Items from a data source:
◆ ◆ ◆ ◆

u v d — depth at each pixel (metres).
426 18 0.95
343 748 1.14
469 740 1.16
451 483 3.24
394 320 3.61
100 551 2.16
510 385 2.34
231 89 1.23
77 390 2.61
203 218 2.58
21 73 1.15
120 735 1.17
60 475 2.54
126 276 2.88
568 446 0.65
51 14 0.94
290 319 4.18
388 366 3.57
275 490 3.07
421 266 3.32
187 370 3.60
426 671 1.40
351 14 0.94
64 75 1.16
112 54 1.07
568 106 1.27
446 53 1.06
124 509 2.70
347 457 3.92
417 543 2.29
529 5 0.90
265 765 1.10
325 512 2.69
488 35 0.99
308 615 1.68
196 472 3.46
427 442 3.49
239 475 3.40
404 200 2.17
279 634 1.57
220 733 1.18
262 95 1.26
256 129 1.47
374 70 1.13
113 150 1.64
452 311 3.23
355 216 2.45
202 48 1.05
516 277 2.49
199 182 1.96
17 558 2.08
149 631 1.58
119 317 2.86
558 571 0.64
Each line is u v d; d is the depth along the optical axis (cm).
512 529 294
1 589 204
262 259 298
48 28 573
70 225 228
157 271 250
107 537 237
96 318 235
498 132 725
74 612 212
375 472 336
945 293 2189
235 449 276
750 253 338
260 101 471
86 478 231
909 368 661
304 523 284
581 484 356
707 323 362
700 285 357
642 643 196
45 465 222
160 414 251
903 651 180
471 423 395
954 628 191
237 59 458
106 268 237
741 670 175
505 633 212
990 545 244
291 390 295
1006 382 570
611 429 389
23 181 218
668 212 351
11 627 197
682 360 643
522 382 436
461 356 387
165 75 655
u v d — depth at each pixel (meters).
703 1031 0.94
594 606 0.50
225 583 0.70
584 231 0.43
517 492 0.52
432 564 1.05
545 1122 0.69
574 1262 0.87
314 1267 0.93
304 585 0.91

◆ ◆ ◆ ◆

**WHAT IS EXPECTED**
An answer is complete only when it holds every line above containing the string "pixel".

**RESPONSE AREA**
u v d — depth at each pixel (metres).
u v d — depth at each pixel (meters).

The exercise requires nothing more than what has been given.